Subject   : 細胞傷害性T細胞 (cytotoxic T lymphocyte; CTL)

カテゴリー  : 学術情報 > 生化学


 細胞傷害性T細胞 (cytotoxic T lymphocyte; CTL)
 細胞傷害性T細胞 (cytotoxic T lymphocyte; CTL)は、リンパ球T細胞の一種で、宿主にとって異物である細胞すなわち、移植細胞、ウイルス感染細胞、癌細胞などを認識して破壊する。 細胞傷害性T細胞は、キラーT細胞、CD8陽性T細胞、CD8+T細胞などとも呼ばれる。

  病原体の生産工場である感染細胞を除去する為の細胞性免疫は、細胞傷害性T細胞(CTL)が担う。

 CTL は細胞表面マーカーとしてCD8を持ち、CD4は陰性である (CD4−CD8+)。CTL表面の TcR は、総ての細胞が発現している細胞表面分子、class I MHC(MHCI)、により提示されたペプチドを認識する。同時に、CD8 分子は、親和性を持つ MHCIを認識する。この2重の認識により、ペプチド提示細胞を認識し、これを殺す。殺す機構として、Fas遺伝子産物、perforin、cytotoxin が想定されている。

● MHCI
 MHCIは同じ人でもで種々の型があり、あるMHCIではこのペプチド(抗原エピトープ)と云う様に認識に選択性がある。

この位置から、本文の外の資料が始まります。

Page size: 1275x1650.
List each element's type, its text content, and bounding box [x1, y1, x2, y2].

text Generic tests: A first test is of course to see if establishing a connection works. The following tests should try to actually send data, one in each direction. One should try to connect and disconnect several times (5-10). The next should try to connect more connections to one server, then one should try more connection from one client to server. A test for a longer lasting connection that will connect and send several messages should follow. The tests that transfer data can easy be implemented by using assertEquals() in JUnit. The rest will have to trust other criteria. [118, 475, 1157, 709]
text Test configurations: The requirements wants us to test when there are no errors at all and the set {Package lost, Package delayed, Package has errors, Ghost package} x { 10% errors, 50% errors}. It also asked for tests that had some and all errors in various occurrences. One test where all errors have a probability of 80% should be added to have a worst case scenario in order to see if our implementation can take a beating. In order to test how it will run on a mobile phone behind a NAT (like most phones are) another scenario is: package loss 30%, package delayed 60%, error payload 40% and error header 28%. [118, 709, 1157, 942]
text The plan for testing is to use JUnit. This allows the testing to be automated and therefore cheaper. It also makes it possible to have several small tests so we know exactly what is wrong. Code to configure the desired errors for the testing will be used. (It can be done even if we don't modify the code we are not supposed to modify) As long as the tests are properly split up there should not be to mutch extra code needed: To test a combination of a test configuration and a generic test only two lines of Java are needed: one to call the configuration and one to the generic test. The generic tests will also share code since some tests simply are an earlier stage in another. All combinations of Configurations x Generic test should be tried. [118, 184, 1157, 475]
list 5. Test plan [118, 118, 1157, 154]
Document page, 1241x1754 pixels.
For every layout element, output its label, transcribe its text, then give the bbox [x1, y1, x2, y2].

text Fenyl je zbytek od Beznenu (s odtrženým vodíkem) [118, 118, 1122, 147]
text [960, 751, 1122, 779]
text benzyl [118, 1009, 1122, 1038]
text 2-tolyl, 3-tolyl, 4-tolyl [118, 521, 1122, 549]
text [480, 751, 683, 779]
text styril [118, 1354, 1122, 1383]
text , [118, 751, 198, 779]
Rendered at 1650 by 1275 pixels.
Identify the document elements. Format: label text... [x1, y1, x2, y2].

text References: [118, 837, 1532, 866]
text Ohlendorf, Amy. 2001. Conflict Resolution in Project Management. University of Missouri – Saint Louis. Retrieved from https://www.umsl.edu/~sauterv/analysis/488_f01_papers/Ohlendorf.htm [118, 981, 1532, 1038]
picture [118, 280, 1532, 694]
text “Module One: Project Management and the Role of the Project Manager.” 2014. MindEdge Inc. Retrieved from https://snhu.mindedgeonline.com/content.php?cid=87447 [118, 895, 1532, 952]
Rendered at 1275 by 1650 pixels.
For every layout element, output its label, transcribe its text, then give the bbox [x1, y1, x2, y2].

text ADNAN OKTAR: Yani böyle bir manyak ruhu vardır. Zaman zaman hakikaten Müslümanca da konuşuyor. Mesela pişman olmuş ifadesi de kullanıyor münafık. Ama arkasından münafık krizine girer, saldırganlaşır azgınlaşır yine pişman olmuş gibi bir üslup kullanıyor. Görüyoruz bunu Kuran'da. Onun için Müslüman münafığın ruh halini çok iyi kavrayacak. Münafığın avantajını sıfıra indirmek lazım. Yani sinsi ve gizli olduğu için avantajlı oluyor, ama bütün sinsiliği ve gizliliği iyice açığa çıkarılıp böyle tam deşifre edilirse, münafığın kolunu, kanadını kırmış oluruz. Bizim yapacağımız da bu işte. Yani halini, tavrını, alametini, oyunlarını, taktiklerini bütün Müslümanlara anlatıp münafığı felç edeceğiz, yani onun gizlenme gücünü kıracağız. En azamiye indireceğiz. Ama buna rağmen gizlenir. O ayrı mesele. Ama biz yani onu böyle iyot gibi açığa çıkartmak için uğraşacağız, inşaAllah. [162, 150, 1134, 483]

 ウイルスや細菌が細胞に感染すると、細胞はその構成蛋白を消化し数アミノ酸から成る抗原断片として MHCI により細胞表面に提示する。従って、特異的 CTL により殺される事になる。CTL が、class IIのような特定の細胞に発現される分子による提示抗原ではなく、全ての細胞に発現されているMHCIにより提示された抗原を認識する事は、生体防御にとって都合の良い事である。

 ウイルス産生細胞がCTLにより殺されるのを免れるには、MHCIを発現しなければよい。アデノウイルスなどは感染細胞のMHCIの発現を抑えるような機能を備えている。